Pour l’auteur, l’engagement se prend dans le choix entre deux voies : servir le peuple ou se servir. Et, selon Abdoulaye Idrissa James dans ses premières lignes, l’idéal qu’est l’intérêt général n’est la motivation manifeste que d’un nombre restreint des militants et leaders politiques. Les gens adhèrent aux partis pour bénéficier des privilèges tels que des marchés ou des postes nominatifs, dit-il. Ainsi, les plus âgés sont généralement les nantis. Ils se démarquent de par leur importante contribution financière. Quant aux jeunes ils militent généralement avec leur dynamisme dans la mobilisation des «sympathisants». 

Dans le chapitre intitulé : la prévention des crises postélectorales au niveau des partis politiques, Abdoulaye Idrissa James en appelle aux leaders politiques à faire davantage preuve de patriotisme. «Ils doivent comprendre que la crédibilité des institutions démocratiques n’est possible que lorsqu’ils les respecteront. Si nos institutions fonctionnent dans la transparence et dans une objectivité indéniable, nous pouvons nous rassurer que toute forme d’élection sera crédible et acceptable de tous. C’est la garantie pour nous d’éviter les litiges entre les différentes forces politiques sociales», peut-on lire.

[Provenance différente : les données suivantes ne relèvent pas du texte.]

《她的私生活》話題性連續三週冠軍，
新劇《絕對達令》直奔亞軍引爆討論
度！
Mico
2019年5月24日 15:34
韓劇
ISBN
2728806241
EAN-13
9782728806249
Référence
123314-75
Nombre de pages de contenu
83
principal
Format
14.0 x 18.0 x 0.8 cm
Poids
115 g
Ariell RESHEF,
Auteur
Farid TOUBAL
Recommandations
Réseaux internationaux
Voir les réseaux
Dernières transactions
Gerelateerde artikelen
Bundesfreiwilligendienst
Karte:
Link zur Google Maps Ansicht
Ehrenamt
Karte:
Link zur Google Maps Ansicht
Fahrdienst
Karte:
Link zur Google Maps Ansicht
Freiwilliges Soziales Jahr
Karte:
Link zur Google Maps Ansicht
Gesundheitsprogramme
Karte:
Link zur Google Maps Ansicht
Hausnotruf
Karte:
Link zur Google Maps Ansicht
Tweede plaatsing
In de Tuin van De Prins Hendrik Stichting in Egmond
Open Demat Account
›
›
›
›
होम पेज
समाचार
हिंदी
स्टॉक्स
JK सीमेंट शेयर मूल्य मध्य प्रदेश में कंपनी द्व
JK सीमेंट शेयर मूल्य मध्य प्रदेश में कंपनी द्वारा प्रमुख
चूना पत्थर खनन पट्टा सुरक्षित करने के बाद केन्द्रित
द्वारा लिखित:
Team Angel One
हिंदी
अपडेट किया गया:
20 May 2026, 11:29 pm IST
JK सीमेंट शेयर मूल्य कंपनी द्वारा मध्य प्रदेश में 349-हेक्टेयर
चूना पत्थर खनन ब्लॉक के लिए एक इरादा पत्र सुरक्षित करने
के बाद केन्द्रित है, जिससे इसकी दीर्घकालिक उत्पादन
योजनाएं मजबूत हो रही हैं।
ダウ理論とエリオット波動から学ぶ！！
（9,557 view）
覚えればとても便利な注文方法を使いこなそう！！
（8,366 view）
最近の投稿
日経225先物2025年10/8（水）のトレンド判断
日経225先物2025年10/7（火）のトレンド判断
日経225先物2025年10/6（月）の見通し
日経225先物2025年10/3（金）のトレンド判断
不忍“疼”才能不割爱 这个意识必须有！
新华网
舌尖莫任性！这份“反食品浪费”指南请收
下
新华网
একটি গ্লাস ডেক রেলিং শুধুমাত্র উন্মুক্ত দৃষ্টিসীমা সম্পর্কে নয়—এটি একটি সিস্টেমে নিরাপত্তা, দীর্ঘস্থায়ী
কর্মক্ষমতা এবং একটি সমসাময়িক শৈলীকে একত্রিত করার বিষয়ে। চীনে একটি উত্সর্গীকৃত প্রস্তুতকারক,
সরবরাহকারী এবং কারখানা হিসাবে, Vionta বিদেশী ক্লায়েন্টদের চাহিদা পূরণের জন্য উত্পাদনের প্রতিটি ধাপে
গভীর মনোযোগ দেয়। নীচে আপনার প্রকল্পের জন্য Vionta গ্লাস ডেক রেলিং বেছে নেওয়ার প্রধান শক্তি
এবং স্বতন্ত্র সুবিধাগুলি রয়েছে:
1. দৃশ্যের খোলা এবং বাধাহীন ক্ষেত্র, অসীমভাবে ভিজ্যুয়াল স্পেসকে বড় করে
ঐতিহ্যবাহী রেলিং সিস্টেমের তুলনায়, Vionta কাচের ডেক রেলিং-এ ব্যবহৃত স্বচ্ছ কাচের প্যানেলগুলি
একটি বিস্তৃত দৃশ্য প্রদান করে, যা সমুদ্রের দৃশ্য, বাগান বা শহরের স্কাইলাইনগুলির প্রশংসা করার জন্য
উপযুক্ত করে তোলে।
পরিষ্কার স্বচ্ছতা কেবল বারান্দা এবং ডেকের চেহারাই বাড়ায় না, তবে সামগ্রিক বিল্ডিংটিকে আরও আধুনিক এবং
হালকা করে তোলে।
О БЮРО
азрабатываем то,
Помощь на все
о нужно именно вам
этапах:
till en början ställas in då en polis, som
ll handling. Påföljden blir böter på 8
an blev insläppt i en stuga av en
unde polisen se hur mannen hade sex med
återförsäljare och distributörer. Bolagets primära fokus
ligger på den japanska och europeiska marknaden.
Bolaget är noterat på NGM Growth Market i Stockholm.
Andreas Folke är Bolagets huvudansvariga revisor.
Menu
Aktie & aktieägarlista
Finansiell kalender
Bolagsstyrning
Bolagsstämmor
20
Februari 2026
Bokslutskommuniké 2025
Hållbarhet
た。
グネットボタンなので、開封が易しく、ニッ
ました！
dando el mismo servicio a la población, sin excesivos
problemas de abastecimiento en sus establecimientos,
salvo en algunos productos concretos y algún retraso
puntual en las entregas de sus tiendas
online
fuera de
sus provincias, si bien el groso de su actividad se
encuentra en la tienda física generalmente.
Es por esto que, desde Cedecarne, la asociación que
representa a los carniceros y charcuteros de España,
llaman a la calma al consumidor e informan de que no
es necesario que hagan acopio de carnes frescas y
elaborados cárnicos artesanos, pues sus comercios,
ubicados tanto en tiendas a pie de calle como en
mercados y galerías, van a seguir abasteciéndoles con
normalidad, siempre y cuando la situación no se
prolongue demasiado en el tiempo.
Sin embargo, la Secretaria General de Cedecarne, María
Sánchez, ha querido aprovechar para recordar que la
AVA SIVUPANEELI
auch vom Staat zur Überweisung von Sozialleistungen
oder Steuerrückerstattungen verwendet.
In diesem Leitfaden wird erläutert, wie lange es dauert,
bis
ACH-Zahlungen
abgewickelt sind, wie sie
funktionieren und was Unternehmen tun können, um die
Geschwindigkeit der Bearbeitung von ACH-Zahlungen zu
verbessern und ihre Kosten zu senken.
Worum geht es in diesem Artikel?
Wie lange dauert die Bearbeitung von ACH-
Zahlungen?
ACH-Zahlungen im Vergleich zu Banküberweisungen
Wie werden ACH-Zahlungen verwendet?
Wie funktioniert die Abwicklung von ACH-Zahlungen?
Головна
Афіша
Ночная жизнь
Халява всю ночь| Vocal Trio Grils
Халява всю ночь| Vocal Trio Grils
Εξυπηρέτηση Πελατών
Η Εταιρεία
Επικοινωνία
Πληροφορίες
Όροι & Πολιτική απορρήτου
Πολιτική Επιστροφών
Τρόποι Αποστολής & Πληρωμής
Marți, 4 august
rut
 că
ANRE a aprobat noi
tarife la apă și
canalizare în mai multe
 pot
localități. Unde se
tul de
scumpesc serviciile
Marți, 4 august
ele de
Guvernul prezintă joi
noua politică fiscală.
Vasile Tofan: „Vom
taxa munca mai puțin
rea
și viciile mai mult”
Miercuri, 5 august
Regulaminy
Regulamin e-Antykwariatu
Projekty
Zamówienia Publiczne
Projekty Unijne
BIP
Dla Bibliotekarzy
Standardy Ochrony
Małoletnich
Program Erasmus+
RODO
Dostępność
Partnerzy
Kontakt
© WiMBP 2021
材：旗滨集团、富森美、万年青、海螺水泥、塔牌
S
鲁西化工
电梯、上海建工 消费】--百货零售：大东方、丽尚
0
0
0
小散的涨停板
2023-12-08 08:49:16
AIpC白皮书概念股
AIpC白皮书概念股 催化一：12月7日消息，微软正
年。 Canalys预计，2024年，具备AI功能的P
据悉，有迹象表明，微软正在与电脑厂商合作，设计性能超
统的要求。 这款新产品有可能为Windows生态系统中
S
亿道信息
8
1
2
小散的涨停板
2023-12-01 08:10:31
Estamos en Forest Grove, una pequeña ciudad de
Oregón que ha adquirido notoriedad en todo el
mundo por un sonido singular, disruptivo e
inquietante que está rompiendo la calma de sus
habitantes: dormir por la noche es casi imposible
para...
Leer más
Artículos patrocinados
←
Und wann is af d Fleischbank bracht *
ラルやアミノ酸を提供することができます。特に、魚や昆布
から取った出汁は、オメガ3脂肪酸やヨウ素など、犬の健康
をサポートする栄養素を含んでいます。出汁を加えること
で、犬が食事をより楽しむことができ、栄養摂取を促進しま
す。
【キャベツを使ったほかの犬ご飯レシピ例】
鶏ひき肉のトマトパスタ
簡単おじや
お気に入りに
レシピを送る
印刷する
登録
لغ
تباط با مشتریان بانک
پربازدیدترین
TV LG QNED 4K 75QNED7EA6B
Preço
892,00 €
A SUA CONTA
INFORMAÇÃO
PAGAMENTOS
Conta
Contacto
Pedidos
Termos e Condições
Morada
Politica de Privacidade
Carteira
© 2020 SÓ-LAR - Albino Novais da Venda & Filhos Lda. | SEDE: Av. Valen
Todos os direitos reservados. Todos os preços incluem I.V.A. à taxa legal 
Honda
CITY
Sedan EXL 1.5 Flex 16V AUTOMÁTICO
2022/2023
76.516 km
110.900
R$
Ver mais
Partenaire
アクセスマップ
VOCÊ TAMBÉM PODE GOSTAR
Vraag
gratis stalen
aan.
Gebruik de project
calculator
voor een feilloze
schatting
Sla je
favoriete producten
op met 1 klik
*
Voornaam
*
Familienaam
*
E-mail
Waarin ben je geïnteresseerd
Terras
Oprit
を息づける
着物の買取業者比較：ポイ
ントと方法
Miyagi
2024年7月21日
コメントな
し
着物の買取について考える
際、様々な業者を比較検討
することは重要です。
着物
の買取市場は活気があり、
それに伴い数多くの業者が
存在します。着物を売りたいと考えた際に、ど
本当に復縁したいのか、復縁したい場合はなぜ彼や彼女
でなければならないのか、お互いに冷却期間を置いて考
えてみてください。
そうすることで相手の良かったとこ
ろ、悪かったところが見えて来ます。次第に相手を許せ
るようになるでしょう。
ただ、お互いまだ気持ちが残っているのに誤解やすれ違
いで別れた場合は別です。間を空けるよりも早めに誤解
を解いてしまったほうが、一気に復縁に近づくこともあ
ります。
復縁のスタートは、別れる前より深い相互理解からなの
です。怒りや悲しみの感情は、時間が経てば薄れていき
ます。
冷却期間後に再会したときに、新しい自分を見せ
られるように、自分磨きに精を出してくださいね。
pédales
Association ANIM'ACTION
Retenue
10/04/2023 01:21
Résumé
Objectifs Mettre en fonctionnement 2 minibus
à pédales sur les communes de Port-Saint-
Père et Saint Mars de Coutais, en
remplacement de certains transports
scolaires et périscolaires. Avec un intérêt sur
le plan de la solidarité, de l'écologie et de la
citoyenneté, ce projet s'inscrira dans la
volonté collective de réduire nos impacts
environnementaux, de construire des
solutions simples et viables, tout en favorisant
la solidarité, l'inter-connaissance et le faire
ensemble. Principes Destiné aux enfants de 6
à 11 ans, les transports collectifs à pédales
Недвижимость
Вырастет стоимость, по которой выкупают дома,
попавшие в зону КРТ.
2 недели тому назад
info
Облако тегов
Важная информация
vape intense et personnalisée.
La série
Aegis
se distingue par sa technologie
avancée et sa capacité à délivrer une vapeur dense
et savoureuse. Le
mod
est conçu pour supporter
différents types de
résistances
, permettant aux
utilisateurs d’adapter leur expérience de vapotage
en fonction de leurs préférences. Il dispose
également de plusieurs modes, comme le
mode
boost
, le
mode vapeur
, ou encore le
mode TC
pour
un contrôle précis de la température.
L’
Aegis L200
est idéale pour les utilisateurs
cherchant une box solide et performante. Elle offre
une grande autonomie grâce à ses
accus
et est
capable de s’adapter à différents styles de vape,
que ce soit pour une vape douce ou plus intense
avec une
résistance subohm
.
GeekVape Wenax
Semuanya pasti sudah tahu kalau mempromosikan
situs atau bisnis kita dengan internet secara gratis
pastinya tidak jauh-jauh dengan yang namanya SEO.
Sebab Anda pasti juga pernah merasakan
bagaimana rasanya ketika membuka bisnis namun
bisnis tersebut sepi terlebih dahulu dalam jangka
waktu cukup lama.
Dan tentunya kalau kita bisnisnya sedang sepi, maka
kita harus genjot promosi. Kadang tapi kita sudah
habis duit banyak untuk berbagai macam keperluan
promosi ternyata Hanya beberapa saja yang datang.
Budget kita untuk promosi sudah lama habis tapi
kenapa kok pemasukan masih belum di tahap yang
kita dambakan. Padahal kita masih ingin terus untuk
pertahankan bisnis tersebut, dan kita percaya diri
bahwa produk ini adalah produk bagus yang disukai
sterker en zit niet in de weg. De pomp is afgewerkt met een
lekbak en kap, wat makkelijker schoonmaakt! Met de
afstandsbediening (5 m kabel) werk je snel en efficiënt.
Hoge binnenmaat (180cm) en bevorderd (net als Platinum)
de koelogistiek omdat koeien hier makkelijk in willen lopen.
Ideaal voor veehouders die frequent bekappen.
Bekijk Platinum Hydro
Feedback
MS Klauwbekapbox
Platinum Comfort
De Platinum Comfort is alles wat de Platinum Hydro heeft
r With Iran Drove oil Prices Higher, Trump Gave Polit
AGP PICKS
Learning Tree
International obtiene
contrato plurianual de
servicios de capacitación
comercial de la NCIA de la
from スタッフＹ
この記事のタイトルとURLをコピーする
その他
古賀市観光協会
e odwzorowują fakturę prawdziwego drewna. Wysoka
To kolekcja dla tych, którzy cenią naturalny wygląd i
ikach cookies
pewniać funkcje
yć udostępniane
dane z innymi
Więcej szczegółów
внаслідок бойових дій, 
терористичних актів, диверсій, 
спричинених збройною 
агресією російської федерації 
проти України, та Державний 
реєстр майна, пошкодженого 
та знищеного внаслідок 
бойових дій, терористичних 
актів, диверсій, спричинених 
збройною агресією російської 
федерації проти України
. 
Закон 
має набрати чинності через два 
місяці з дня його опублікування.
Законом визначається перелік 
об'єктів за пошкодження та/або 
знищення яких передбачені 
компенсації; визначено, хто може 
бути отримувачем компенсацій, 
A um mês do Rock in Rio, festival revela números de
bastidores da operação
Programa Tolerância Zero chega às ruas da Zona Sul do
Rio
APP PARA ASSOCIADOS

L’auteur déplore aussi l’inattention des partis politiques à la question de formation politique des militants. Pour lui, des telles carences seraient à la base des agitations ethnocentristes, régionalistes, sans fondement raisonnable.

Dans un autre chapitre consacré à l’intégration africaine, Abdoulaye Idrissa James traite des avancées fortes à consolider pour une Afrique meilleure pour les générations à venir. Il évoque notamment, la création de la Zone de libre-échange continentale africaine (ZLECAf) qui permettra à l’Afrique d’avoir un vaste réseau commercial à même de booster l’économie du continent. Les jeunes du continent se doivent aussi d’être acteurs et s’approprier cette vision d’intégration.

Il faut souligner que les partis politiques sont des acteurs de stabilité et d’instabilité dans toute démocratie. Il est alors nécessairement important de préparer les jeunes à mieux comprendre les enjeux de la consolidation de la paix et à intégrer dignement la politique avec patriotisme comme valeur partagée.